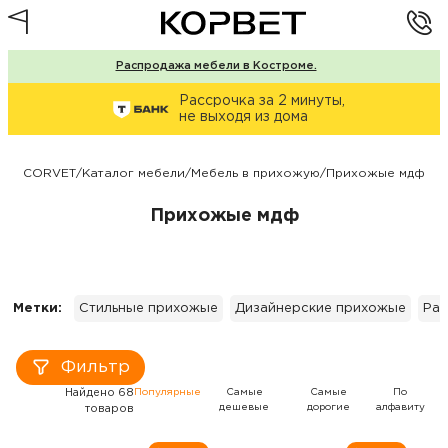
Распродажа мебели в Костроме.
Рассрочка за 2 минуты,
не выходя из дома
CORVET
/
Каталог мебели
/
Мебель в прихожую
/
Прихожые мдф
Прихожые мдф
Метки:
Стильные прихожые
Дизайнерские прихожые
Рас
Фильтр
Найдено 68
Популярные
Самые
Самые
По
дешевые
дорогие
алфавиту
товаров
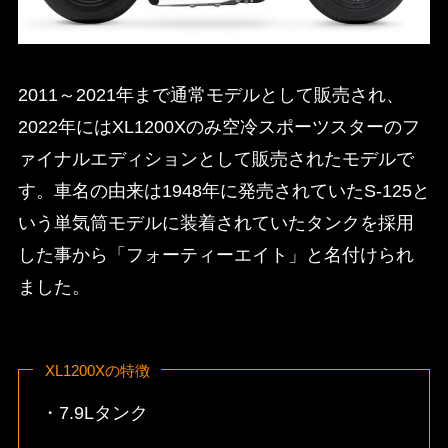
2011～2021年まで通常モデルとして販売され、
2022年にはXL1200Xのみ空冷スポーツスターのフ
ァイナルエディションとして販売されたモデルで
す。車名の由来は1948年に発売されていたS-125と
いう単気筒モデルに装着されていたタンクを採用
した事から「フォーティーエイト」と名付けられ
ました。
XL1200Xの特徴
・7.9Lタンク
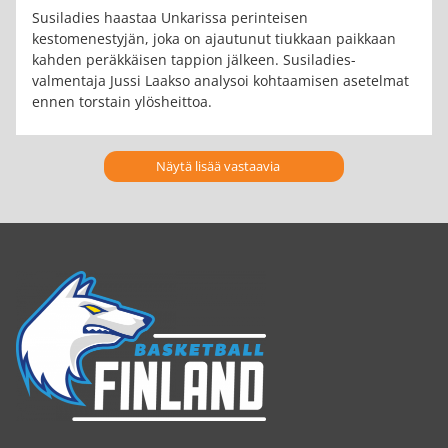
Susiladies haastaa Unkarissa perinteisen
kestomenestyjän, joka on ajautunut tiukkaan paikkaan
kahden peräkkäisen tappion jälkeen. Susiladies-
valmentaja Jussi Laakso analysoi kohtaamisen asetelmat
ennen torstain ylösheittoa.
Näytä lisää vastaavia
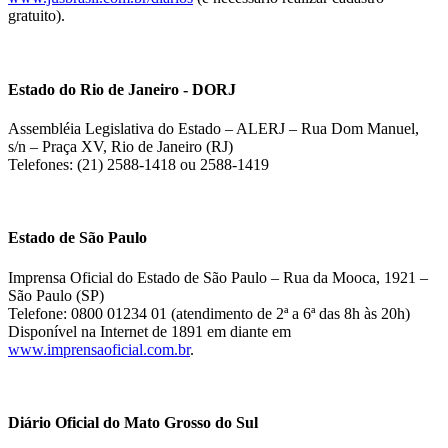
gratuito).
Estado do Rio de Janeiro - DORJ
Assembléia Legislativa do Estado – ALERJ – Rua Dom Manuel,
s/n – Praça XV, Rio de Janeiro (RJ)
Telefones: (21) 2588-1418 ou 2588-1419
Estado de São Paulo
Imprensa Oficial do Estado de São Paulo – Rua da Mooca, 1921 –
São Paulo (SP)
Telefone: 0800 01234 01 (atendimento de 2ª a 6ª das 8h às 20h)
Disponível na Internet de 1891 em diante em
www.imprensaoficial.com.br
.
Diário Oficial do Mato Grosso do Sul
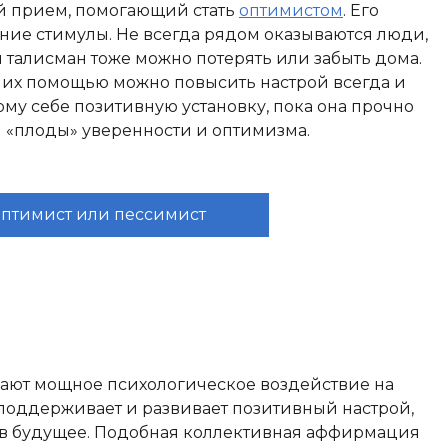
й прием, помогающий стать
оптимистом
. Его
ние стимулы. Не всегда рядом оказываются люди,
и талисман тоже можно потерять или забыть дома.
С их помощью можно повысить настрой всегда и
ому себе позитивную установку, пока она прочно
я «плоды» уверенности и оптимизма.
 оптимист или пессимист
вают мощное психологическое воздействие на
о поддерживает и развивает позитивный настрой,
 в будущее. Подобная коллективная аффирмация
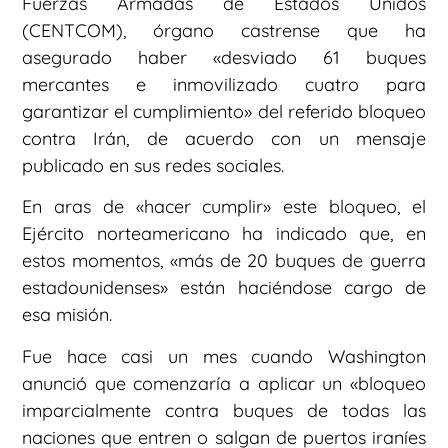
Fuerzas Armadas de Estados Unidos
(CENTCOM), órgano castrense que ha
asegurado haber «desviado 61 buques
mercantes e inmovilizado cuatro para
garantizar el cumplimiento» del referido bloqueo
contra Irán, de acuerdo con un mensaje
publicado en sus redes sociales.
En aras de «hacer cumplir» este bloqueo, el
Ejército norteamericano ha indicado que, en
estos momentos, «más de 20 buques de guerra
estadounidenses» están haciéndose cargo de
esa misión.
Fue hace casi un mes cuando Washington
anunció que comenzaría a aplicar un «bloqueo
imparcialmente contra buques de todas las
naciones que entren o salgan de puertos iraníes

★ ★ ★ ★

■ **WORK TO COMPLETE**: A lone number is the expected answer: the count of lines in these entries holding the string "contra".

■ **ANSWER AREA**: 2